Cela dit, le pouvoir des États en la matière est devenu plus que limité depuis que les capitaux, au début des années 1990, ont eu toute liberté pour aller s’investir là où ils le veulent et s’en retirer tout aussi vite pour trouver de nouvelles sources de profit. Tout devient l’objet de spéculation, pourvu qu’il y ait un bénéfice à la clef, entre autres les monnaies, en jouant sur la différence de leurs cours.

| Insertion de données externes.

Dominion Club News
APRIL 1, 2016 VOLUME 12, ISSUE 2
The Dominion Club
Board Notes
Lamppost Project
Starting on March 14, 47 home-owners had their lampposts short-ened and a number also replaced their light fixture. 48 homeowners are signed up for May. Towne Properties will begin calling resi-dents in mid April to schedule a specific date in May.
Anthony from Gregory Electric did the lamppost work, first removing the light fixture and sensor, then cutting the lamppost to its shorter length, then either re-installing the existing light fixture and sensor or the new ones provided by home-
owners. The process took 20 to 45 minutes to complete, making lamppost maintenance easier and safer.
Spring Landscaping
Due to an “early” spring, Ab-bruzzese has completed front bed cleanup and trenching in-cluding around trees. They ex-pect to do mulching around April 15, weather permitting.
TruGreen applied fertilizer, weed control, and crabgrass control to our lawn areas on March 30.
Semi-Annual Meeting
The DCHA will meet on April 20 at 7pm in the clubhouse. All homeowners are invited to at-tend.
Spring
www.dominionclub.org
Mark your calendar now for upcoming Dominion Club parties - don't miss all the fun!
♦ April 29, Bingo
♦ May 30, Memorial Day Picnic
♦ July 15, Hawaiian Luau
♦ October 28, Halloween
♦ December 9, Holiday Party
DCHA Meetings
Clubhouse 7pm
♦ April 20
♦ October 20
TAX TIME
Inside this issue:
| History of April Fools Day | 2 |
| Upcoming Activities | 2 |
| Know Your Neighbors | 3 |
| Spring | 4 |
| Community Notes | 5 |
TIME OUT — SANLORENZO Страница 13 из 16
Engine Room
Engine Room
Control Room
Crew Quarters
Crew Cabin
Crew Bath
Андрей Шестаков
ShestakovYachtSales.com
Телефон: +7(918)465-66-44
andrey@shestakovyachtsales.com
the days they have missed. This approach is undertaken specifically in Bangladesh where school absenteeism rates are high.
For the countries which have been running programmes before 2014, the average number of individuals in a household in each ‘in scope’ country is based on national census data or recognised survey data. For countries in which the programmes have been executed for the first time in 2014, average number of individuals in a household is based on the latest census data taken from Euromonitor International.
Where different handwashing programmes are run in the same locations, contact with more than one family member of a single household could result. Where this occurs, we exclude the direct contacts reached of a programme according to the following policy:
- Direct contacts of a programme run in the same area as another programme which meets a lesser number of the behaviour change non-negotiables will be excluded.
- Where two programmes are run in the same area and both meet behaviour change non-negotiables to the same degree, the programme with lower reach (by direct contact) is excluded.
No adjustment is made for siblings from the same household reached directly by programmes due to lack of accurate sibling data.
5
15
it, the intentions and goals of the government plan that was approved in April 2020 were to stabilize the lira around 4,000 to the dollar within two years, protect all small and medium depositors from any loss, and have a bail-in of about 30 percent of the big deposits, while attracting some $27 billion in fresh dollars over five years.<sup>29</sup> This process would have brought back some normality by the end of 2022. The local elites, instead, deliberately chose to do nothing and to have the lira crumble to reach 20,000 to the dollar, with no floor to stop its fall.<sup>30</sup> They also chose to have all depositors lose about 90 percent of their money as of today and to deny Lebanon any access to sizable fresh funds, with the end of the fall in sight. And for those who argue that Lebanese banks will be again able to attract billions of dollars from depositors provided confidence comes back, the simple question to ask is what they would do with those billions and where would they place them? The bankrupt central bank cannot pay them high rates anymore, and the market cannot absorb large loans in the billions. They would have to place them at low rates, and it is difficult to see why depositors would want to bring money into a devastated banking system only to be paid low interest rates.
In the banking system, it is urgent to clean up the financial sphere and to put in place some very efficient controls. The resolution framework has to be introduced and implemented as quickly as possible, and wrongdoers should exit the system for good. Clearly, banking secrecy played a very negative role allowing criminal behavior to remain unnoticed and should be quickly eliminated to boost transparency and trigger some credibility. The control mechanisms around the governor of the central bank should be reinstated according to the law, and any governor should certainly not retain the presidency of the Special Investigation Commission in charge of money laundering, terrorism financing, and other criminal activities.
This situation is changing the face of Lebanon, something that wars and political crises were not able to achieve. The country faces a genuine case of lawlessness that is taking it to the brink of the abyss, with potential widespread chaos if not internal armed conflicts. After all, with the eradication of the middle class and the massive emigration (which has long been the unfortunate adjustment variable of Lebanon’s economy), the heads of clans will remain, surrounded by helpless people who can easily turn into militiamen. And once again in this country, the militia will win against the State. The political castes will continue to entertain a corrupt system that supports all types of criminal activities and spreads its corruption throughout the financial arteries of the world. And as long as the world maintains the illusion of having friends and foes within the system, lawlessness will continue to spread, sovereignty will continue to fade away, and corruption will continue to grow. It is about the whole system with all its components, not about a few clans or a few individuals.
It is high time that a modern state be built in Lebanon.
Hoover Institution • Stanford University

Retournement de l’économie ?
Sur les marchés des changes, les possesseurs de capitaux empruntent de l’argent ou des actifs dans les monnaies dont les cours et le taux d’intérêt sont les plus bas pour acheter des actifs financiers libellés dans des monnaies fortes. Ce faisant, ils poussent encore davantage le cours des monnaies fortes à la hausse, et celui des faibles à la baisse. L’euro, la livre anglaise, les dollars canadien et néozélandais sont au plus haut, le dollar baisse, le yen est au sous-sol, on peut l’acheter avec un taux d’intérêt de 0, 75 %.
Mais la hausse de l’euro, c’est surtout la baisse du dollar, due aux craintes de retournement de l’économie américaine. La baisse des prix de l’immobilier menace de rendre insolvables les prêts hypothécaires qui, parce qu’ils permettent de contracter de nouveaux crédits gagés sur l’augmentation de la valeur de l’appartement ou de la maison de l’emprunteur, stimulaient la consommation intérieure. Mais la méfiance gagne aussi les rachats d’entreprise par LBO, c’est-à -dire avec un fort levier d’endettement.
Plus généralement, c’est toute l’économie qui repose sur une montagne de dettes, contractées pour investir et rentabiliser des capitaux partout dans le monde, et dans n’importe quelle activité susceptible de rapporter du profit, lequel ne peut provenir au bout du compte que du travail humain. Tant que la chaudière à profits fonctionne, alimentée aujourd’hui par l’exploitation des travailleurs chinois ou indiens, la spéculation s’enhardit, puis s’emballe, réclamant insatiablement de nouveaux profits, l’élargissement et l’intensification de l’exploitation. Que la machine à profits ralentisse, et de défauts de paiement en faillites, c’est toute l’économie mondiale qui pourrait être touchée. Signe avant-coureur ou menace plus sérieuse ? Personne ne peut le dire.